GENERICO.ruScienceA rare mineral was found on the Tolbachik volcano

A rare mineral was found on the Tolbachik volcano

It was named after the famous Russian crystallographer

The International Mineralogical Association has registered a new, rare mineral found in high-temperature deposits of the Tolbachik volcano in Kamchatka. It was named after the outstanding scientist, famous mineralogist, crystallographer Vladimir Bakakin, who works at the Institute of Inorganic Chemistry named after. A.V. Nikolaev Siberian Branch of the Russian Academy of Sciences. The scientist made a significant contribution to the field of structural mineralogy.

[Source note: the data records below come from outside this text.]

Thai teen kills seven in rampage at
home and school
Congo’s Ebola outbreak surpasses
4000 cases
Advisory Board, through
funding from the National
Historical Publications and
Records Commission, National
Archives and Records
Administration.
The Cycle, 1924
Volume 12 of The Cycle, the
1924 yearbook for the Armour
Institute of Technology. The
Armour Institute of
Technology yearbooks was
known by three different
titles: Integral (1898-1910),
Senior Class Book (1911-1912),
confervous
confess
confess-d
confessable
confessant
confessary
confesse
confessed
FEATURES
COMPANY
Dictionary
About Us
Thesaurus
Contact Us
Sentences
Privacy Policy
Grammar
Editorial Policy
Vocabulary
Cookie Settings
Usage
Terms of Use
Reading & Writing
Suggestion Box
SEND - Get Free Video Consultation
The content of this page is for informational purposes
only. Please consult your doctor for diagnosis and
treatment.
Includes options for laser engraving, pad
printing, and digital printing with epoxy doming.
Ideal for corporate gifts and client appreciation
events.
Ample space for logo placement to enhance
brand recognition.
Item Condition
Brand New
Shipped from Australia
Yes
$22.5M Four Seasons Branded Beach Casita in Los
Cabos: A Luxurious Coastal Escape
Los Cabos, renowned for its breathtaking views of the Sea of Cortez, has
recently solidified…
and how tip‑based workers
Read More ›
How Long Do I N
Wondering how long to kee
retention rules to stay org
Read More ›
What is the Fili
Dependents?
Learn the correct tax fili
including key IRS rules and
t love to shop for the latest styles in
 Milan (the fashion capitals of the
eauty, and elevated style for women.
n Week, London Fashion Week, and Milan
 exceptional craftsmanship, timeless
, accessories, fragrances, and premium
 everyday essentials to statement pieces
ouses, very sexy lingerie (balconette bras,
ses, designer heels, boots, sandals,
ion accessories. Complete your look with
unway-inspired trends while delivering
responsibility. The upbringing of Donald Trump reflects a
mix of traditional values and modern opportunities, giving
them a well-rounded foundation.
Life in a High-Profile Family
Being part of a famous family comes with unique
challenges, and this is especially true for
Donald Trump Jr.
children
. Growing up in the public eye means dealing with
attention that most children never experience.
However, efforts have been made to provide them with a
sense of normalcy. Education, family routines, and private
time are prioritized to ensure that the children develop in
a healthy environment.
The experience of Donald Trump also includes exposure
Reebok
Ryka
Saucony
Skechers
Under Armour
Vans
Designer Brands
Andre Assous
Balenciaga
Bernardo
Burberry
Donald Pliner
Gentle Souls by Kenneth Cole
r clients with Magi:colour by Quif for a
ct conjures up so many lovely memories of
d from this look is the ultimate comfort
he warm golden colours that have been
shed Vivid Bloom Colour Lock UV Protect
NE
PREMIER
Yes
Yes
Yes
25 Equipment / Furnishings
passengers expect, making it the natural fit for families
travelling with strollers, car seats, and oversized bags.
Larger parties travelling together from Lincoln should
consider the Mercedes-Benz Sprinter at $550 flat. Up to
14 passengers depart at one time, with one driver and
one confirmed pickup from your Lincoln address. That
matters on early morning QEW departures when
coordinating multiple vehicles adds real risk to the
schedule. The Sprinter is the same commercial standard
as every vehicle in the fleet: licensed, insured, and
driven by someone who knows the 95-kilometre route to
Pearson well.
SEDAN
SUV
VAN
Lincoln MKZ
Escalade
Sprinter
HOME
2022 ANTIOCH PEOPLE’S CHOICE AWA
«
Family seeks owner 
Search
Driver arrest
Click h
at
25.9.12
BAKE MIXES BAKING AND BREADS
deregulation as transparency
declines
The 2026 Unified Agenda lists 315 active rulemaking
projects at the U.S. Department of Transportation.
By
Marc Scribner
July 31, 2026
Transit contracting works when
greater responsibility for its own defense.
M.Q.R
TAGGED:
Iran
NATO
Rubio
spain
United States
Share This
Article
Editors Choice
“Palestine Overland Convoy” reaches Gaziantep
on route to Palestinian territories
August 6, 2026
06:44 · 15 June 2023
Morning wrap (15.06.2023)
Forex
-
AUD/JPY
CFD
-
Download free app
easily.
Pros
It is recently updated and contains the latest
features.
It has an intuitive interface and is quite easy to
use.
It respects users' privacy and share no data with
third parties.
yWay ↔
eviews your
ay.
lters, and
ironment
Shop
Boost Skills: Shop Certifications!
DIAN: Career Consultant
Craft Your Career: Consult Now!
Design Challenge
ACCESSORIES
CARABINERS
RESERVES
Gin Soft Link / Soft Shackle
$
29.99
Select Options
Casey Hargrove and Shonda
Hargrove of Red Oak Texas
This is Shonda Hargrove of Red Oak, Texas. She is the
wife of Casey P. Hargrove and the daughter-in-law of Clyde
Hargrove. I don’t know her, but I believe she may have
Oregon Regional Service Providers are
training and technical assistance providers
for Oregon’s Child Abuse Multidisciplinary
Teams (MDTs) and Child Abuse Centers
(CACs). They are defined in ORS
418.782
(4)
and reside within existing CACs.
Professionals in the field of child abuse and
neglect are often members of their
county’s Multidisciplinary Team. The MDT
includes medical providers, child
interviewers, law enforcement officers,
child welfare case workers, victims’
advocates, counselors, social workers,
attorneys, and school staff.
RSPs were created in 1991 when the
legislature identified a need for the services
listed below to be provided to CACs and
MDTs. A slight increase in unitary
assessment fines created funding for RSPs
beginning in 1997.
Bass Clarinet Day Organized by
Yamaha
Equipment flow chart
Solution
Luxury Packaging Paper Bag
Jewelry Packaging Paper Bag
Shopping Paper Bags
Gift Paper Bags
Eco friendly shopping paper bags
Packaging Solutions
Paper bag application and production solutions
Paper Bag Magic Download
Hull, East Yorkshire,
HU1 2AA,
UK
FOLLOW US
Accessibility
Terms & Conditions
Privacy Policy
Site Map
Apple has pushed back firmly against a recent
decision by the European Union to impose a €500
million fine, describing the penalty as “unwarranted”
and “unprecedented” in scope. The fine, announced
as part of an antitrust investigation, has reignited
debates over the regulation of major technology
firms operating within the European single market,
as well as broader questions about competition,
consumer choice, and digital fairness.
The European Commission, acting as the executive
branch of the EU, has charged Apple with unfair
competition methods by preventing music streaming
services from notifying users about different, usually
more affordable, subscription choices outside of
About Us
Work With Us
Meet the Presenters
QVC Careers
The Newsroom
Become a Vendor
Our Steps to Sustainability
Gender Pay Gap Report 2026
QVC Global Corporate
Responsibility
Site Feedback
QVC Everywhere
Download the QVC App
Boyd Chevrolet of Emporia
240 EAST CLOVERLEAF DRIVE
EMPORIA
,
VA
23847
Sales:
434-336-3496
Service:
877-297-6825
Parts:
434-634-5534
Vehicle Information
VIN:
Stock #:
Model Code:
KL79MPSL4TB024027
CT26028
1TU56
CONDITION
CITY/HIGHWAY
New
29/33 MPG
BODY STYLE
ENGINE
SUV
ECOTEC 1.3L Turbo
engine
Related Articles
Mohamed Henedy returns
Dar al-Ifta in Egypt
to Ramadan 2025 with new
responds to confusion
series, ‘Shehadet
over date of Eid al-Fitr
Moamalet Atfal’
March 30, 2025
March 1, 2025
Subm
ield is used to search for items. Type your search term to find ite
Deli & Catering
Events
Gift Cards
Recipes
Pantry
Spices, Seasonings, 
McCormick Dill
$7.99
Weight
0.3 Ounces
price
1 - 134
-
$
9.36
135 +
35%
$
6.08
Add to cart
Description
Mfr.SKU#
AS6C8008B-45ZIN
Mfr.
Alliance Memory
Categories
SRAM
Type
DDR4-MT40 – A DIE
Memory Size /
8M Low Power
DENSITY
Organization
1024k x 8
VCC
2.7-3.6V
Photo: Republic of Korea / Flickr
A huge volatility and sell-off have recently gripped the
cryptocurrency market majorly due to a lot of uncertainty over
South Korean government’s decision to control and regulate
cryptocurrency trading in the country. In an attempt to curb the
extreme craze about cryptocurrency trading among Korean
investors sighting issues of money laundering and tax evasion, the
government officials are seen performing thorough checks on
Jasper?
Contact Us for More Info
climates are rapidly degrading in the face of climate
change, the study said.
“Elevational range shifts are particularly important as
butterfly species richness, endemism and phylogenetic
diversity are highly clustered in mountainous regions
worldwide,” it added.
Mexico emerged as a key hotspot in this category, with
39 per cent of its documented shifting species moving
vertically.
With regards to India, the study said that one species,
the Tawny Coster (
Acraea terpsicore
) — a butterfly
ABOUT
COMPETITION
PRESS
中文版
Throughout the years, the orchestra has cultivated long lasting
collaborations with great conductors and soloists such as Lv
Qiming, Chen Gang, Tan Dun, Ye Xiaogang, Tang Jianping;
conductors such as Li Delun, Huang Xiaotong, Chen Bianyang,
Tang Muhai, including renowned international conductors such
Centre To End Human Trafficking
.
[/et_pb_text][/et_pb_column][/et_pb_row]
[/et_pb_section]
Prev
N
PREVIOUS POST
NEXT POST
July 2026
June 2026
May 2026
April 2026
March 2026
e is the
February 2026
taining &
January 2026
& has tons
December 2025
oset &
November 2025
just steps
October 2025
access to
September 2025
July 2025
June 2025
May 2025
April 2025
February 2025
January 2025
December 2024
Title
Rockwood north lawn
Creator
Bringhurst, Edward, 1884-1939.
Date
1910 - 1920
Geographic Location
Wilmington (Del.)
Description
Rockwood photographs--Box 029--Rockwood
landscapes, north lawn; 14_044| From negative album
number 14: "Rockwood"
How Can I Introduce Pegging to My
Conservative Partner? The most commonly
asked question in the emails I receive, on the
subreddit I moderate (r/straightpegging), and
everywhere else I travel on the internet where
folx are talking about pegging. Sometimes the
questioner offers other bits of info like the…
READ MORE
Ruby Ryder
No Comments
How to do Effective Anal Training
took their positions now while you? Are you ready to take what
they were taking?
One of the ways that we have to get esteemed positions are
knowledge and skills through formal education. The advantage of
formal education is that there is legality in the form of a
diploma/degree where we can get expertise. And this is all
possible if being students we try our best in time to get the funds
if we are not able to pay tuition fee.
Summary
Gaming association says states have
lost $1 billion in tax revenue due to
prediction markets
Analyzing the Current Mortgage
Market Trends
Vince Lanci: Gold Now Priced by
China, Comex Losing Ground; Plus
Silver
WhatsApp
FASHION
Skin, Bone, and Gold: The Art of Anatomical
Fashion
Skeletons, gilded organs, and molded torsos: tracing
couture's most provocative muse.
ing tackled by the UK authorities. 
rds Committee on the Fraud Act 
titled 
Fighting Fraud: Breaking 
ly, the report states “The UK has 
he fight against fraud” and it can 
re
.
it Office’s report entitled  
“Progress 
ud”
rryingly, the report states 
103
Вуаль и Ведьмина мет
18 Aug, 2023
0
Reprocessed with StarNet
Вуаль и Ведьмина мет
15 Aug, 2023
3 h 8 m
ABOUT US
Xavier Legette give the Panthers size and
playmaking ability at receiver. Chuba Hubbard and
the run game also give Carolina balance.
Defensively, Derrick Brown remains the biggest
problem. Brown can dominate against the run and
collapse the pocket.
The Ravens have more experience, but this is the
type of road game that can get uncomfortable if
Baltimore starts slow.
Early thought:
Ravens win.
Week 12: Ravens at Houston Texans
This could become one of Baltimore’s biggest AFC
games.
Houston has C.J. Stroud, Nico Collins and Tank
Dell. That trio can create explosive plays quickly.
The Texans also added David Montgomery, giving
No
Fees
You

He was named after the famous Russian crystallographer Photo: Anton Korablev/< /span>

The Commission on New Minerals, Nomenclature and Classification of the International Mineralogical Association assigned a new mineral to bakakinite (Ca2V2O7 ) symbol Bkkn.

Bakakinite, according to a paper by the scientific team that discovered it in one of the hottest zones of the volcano, could have formed as a result of the interaction of gas and basalt slag. It is a transparent, colorless or pale yellow mineral with a strong glassy luster.

It is noteworthy that a synthetic analogue of bakakinite was created long before it was found in nature.

According to the discoverer of bakakinite in nature and Leading author of the article, chief researcher at the Department of Mineralogy, Faculty of Geology, Moscow State University named after M.V. Lomonosov, corresponding member of the Russian Academy of Sciences Igor Pekov, this mineral is interesting and valuable primarily as a source of fundamental scientific information in the field of crystal chemistry.

– Many synthetic compounds of this type, such as bakakinite, have useful properties, primarily optical and electrical, – says Pekov. – It should also be added that the study of bakakinite and other accompanying minerals of high-temperature volcanic fumaroles (holes located in craters, on the slopes and at the foot of volcanoes. —) is also valuable for inorganic chemistry in general. Here minerals crystallize from volcanic gas at temperatures above 300-500 (and sometimes up to a thousand) degrees Celsius. For example, we took samples with bakakinite from a hot, active fumarole in a zone with a temperature of about 450 degrees, and it was formed at an even higher temperature (according to our rough estimate, in the range of 550-700 degrees). There is no such wealth and variety of minerals as in Tolbachik anywhere else in the world. We consider these volcanic fumaroles as a kind of “natural cuisine”, which gives us an exceptional opportunity to see and understand much of what, for one reason or another, cannot be done in laboratories.

Vladimir Bakakin. Photo: Institute of Inorganic Chemistry named after. A.V. Nikolaev SB RAS.

Vladimir Vasilyevich Bakakin, after whom the mineral is named, turned 90 years old this year, and he continues to work actively and fruitfully in science. It is called one of the classics of crystallography and crystal chemistry, including mineralogical.

The only sample of bakakinite found was placed for storage in the systematic collection of the Mineralogical Museum. A.E. Fersman RAS in Moscow.